2. Adversarial Processes Are Underrated We use them in code review, security testing, and debugging. Why not in AI workflows? Having one agent challenge another creates better outcomes than "helpful assistant" mode.
3. Meta-Problems Are Real Problems "Managing AI instructions" sounds silly until your instruction file is 800 lines of contradictory context. Meta-work (work about work) deserves real engineering solutions.
4. The Irony Is Not Lost on Me I built this entire system in a previous conversation with Claude… and then accidentally closed the terminal before documenting it. The very problem this system solves (capturing important decisions before they're lost) is what happened to the original implementation conversation.

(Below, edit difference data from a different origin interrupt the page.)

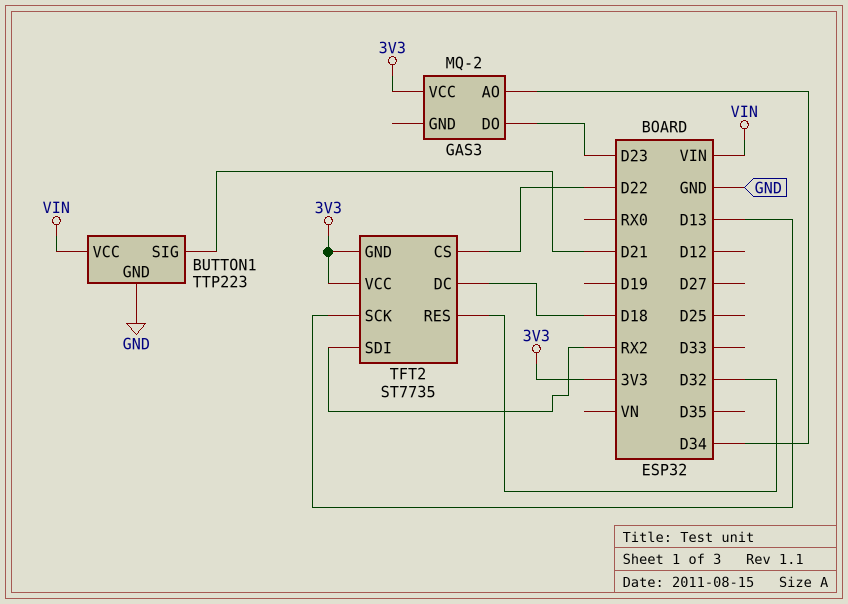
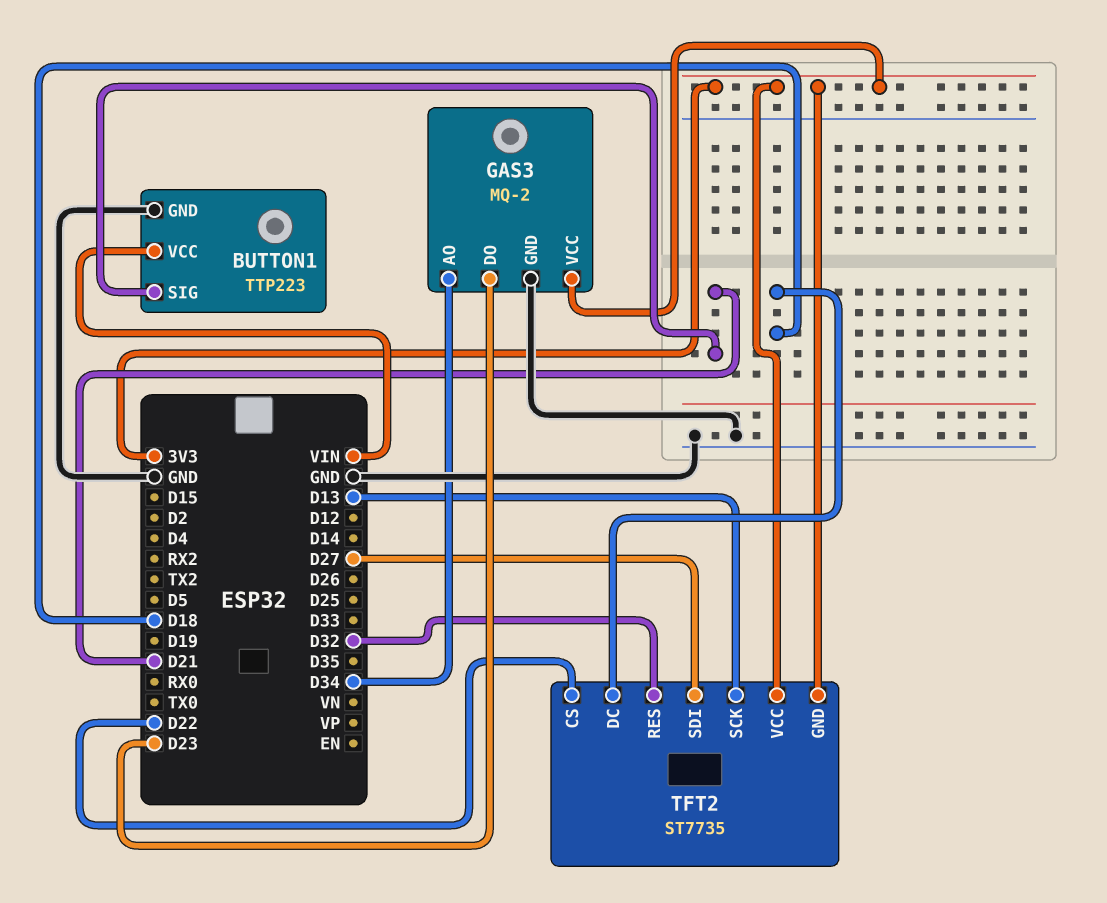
GAS3 pin GND: none -> GND
TFT2 pin SDI: RX2 -> D27

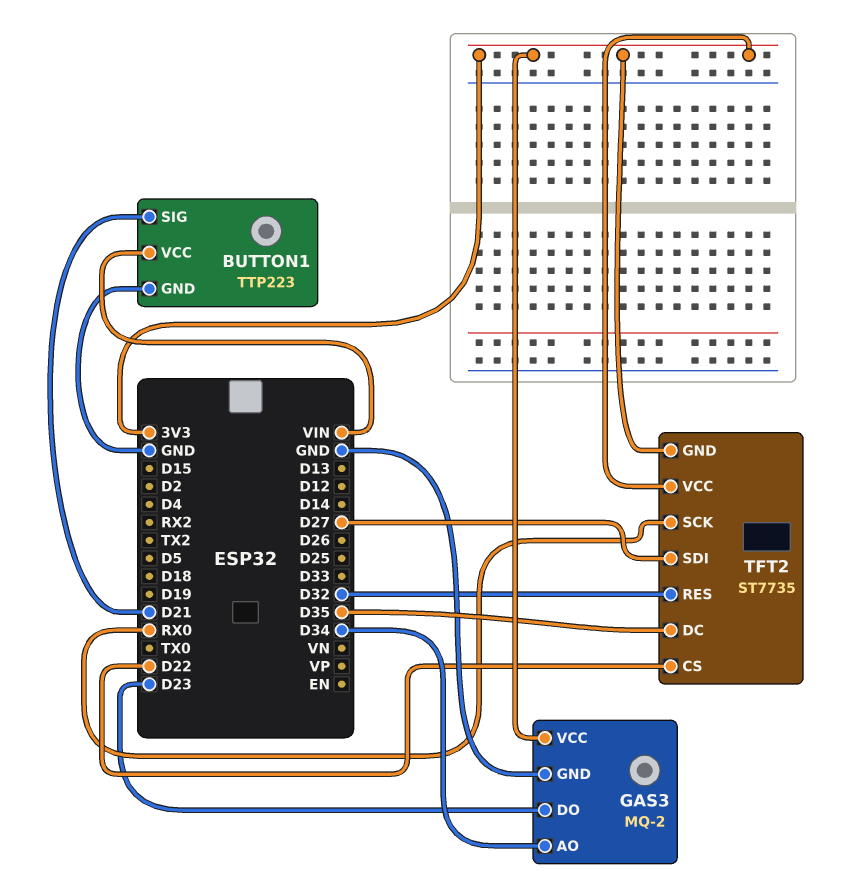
TFT2 pin DC: D18 -> D35
TFT2 pin SCK: D13 -> RX0

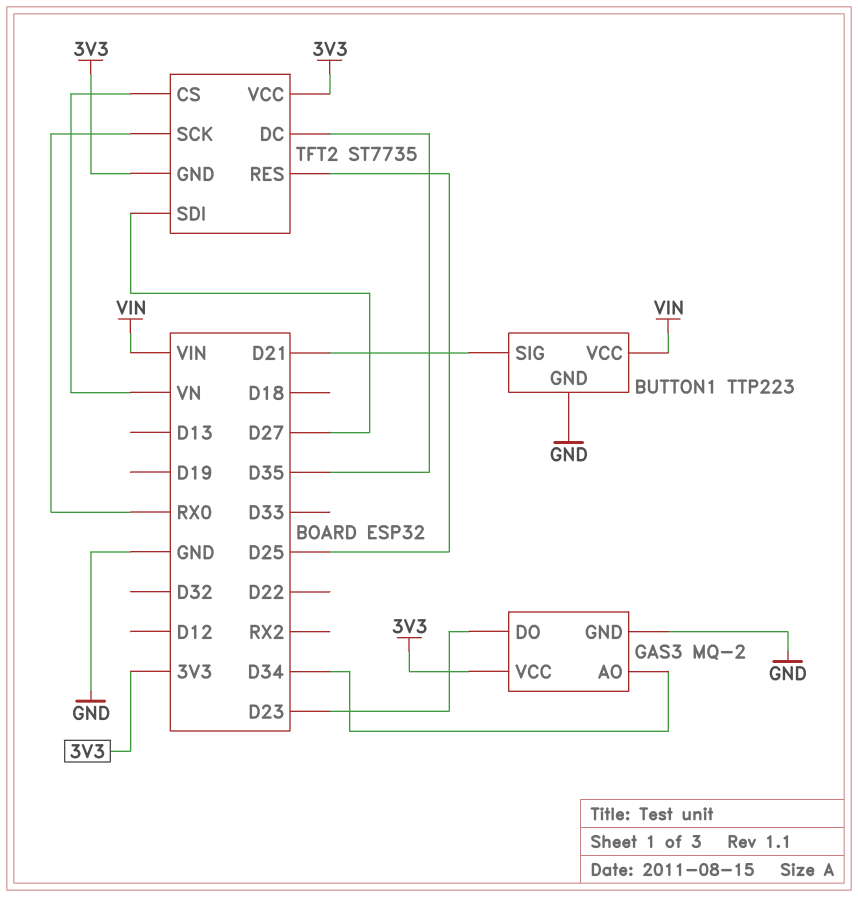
TFT2 pin CS: D22 -> VN
TFT2 pin RES: D32 -> D25

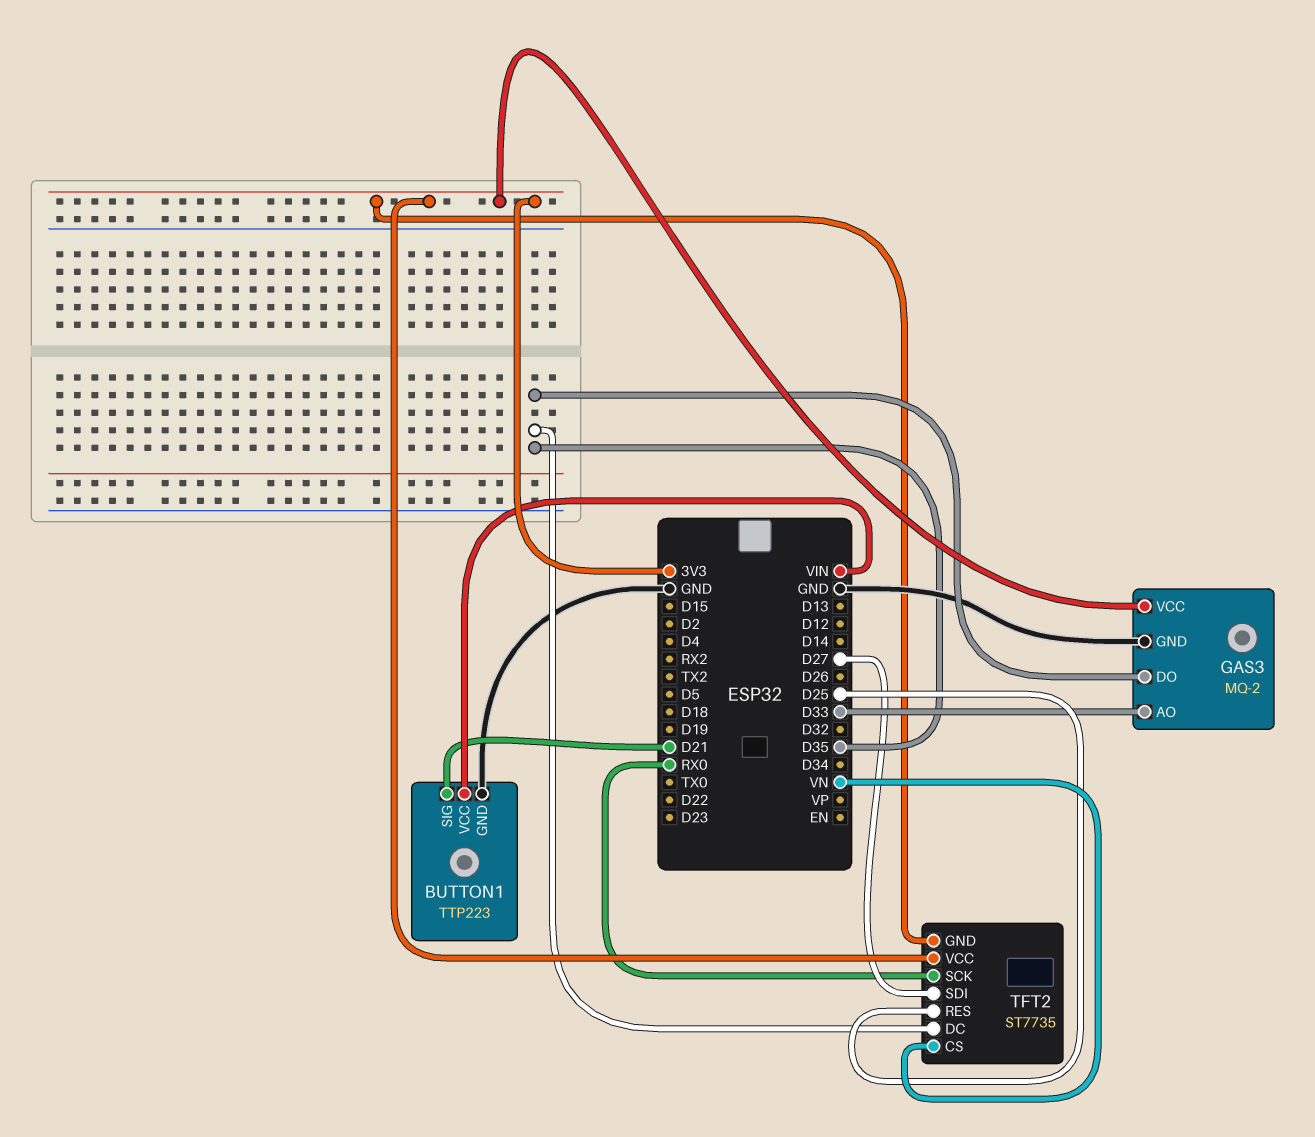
GAS3 pin AO: D34 -> D33
GAS3 pin DO: D23 -> D35

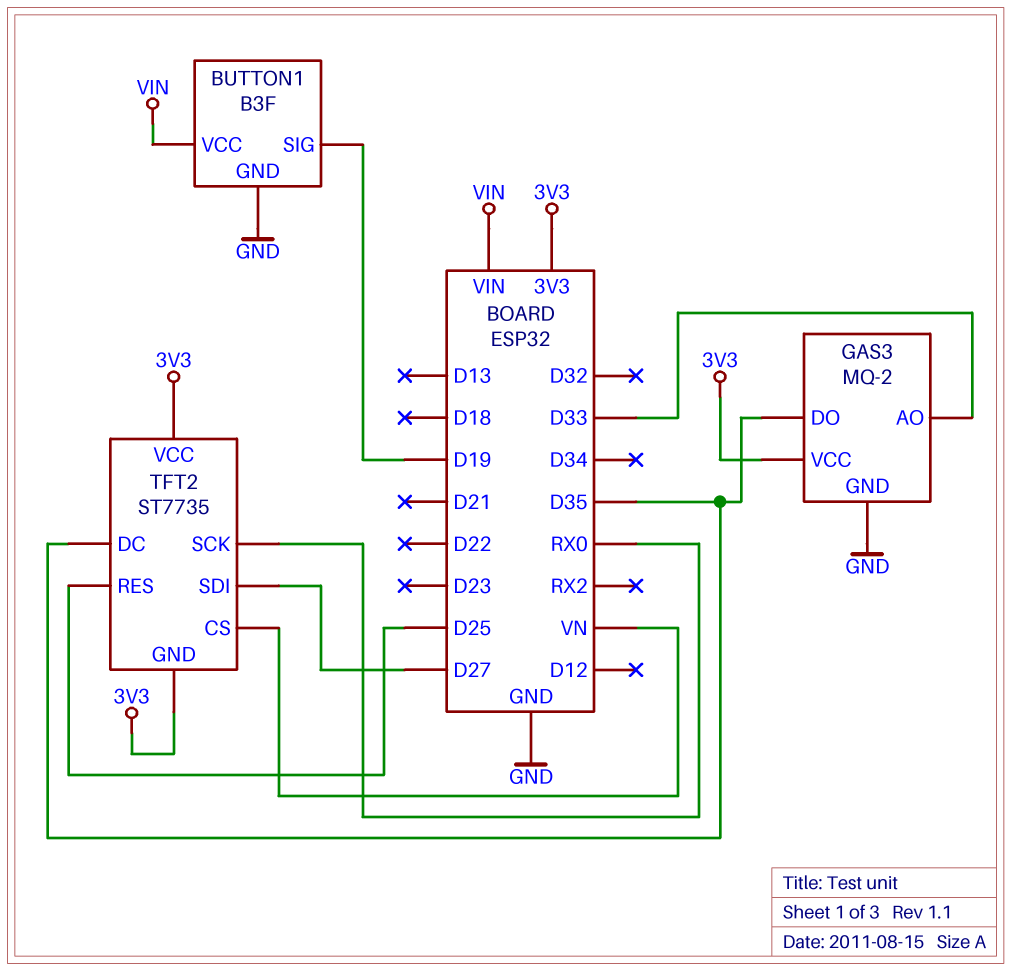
BUTTON1: TTP223 -> B3F
BUTTON1 pin SIG: D21 -> D19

The lesson? Ship your documentation system before you need it.
Key Takeaways
What Worked
The adversarial debate catches stuff single-agent systems never would. Improver proposed adding a section about Velite's RSS generation, but Critic challenged it: "The Velite config is already in the repo." Turns out Improver was right—Claude kept asking about it despite the config being available—but Critic forced a one-line version instead of a paragraph.
The net-negative focus is real. Most sessions end with more deletions than additions. My CLAUDE.md is actually getting shorter and more focused over time.
What Changed
My workflow is slower now, but the results are better. I used to just ask Claude "any suggestions for CLAUDE.md?" and get 5-10 additions that I'd half-heartedly implement. Now I run /improve-claude-md, watch the debate play out, and get 2-3 carefully-vetted recommendations with clear rationale.
The key difference: the debate forces evidence. Improver can't just say "this might be helpful"—it has to cite specific message numbers where Claude struggled. Critic can't just say "this seems unnecessary"—it has to explain why the evidence is weak or the instruction is redundant.
What's Next?
I'm considering extending this pattern to other workflows:
- Code review debates (one agent finds issues, another challenges severity)
- Architecture decision records (proposal vs. devil's advocate)
- Documentation quality (writer vs. reader perspective)
The core insight—that AI agents benefit from structured disagreement just like humans do—feels broadly applicable.
Have you built multi-agent systems or workflow automation? I'd love to hear what patterns you've discovered.